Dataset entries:

□ □ □ □ □ □ □

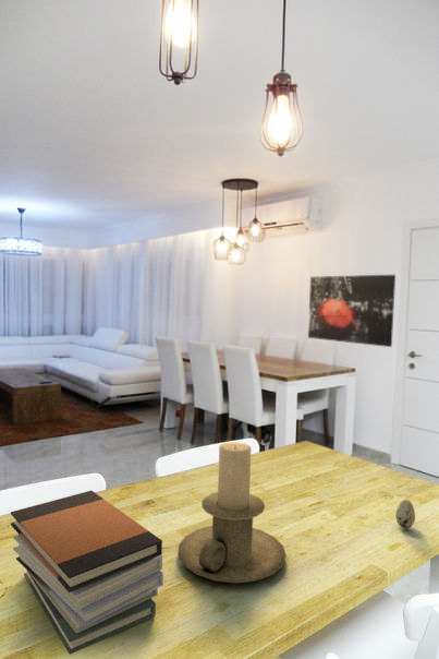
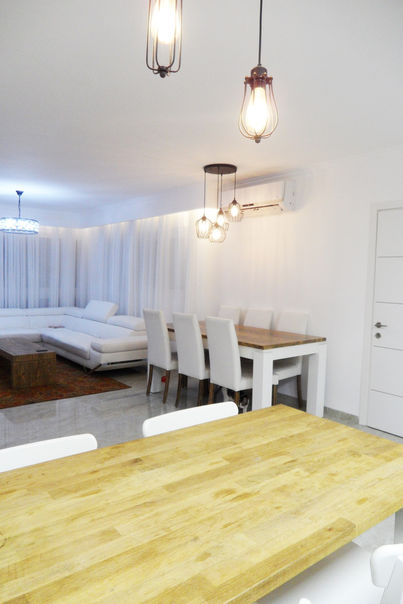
- wall art [307,274,397,348]
- candle holder [176,441,288,584]
- book stack [10,490,164,655]
- speckled egg [394,499,416,529]
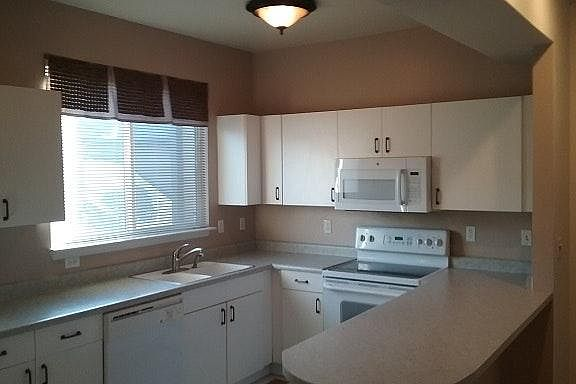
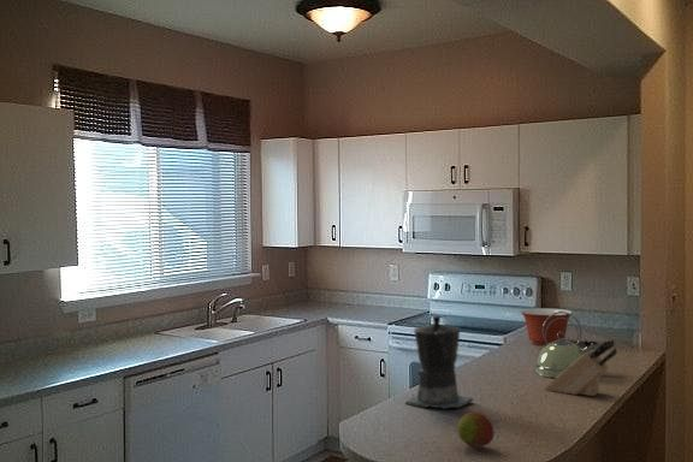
+ knife block [543,338,618,397]
+ mixing bowl [520,307,574,346]
+ fruit [456,410,494,449]
+ coffee maker [404,314,474,410]
+ kettle [533,312,599,379]
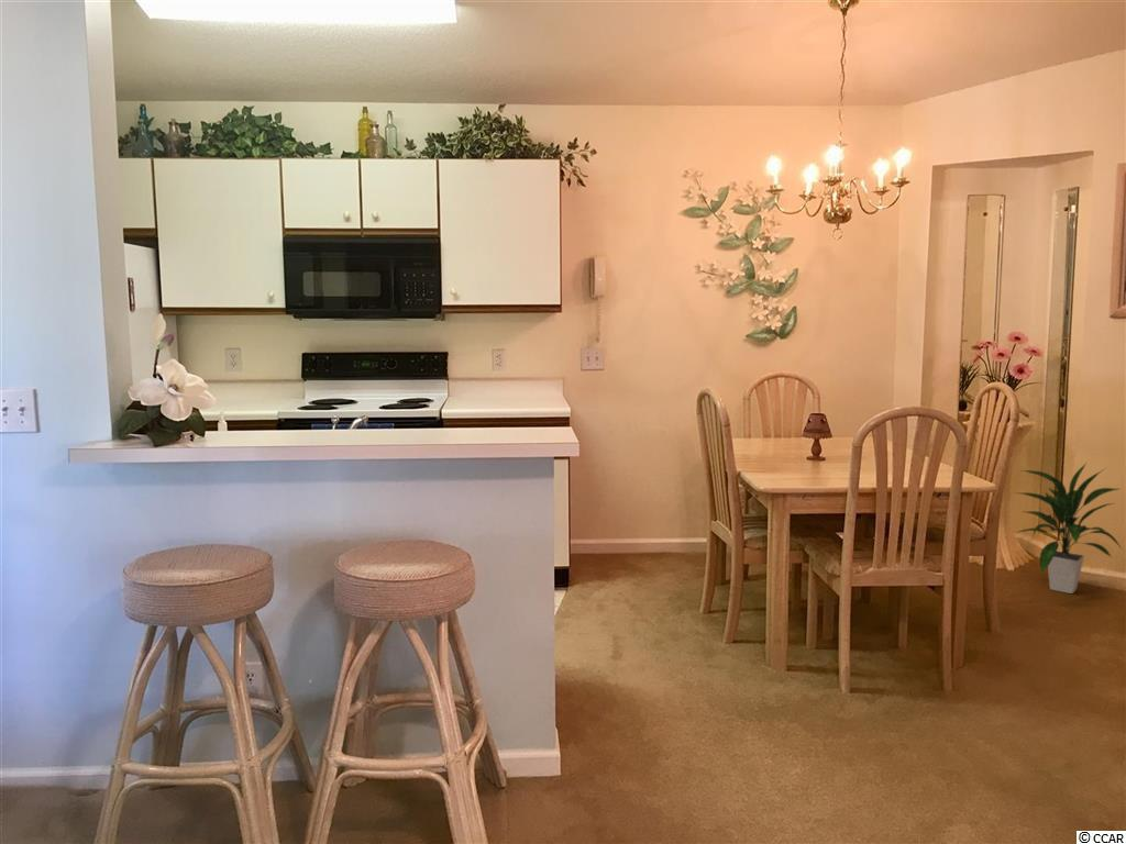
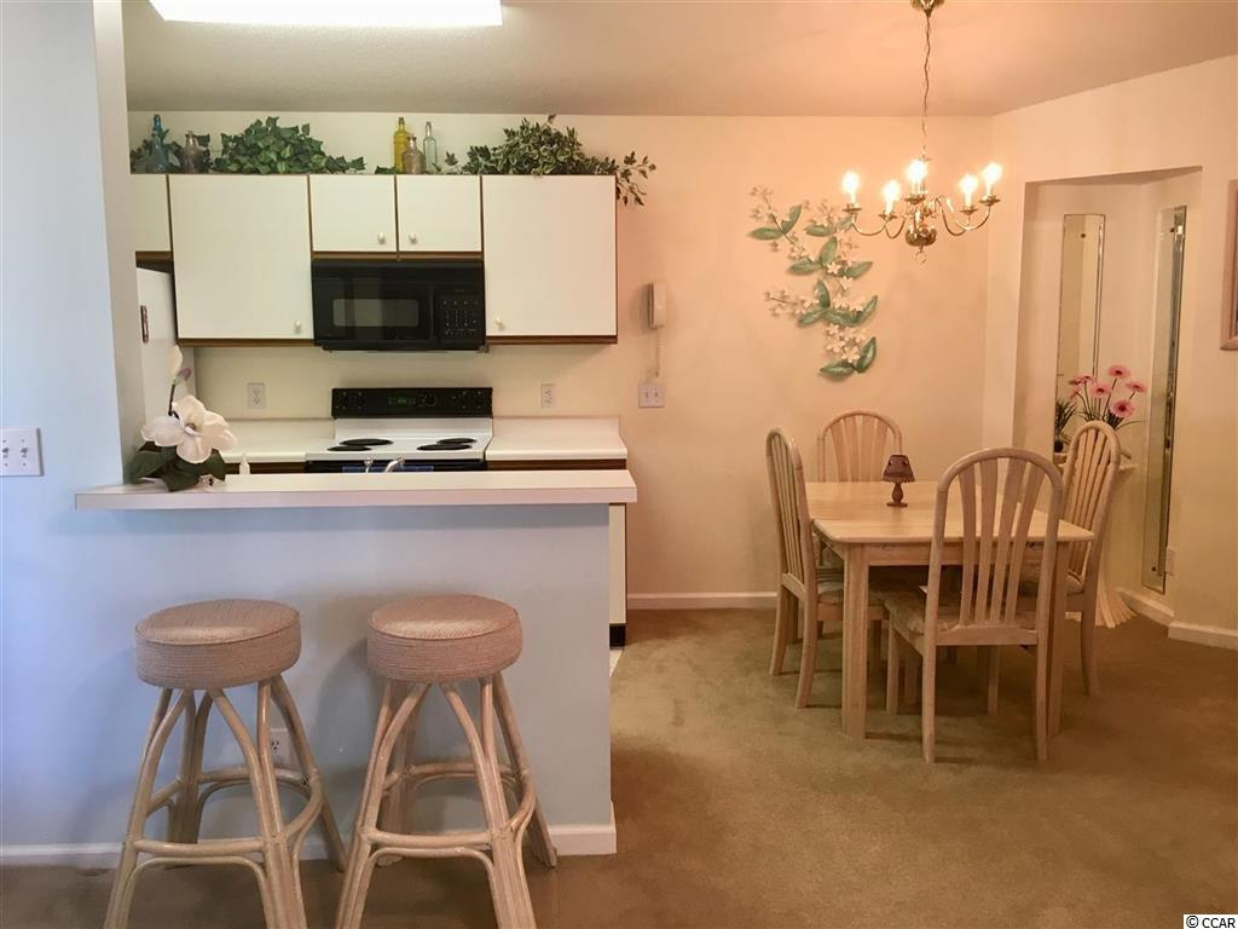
- indoor plant [1014,462,1124,595]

□ □ □ □ □ □ □

Exercise
Copy the final stretch of the entries exactly: the line containing "- candle holder [176,441,288,584]" and every line after it through the last. Include no pictures and nothing more.

Written answer
- candle holder [176,441,288,584]
- book stack [10,490,164,655]
- speckled egg [394,499,416,529]
+ knife block [543,338,618,397]
+ mixing bowl [520,307,574,346]
+ fruit [456,410,494,449]
+ coffee maker [404,314,474,410]
+ kettle [533,312,599,379]
- indoor plant [1014,462,1124,595]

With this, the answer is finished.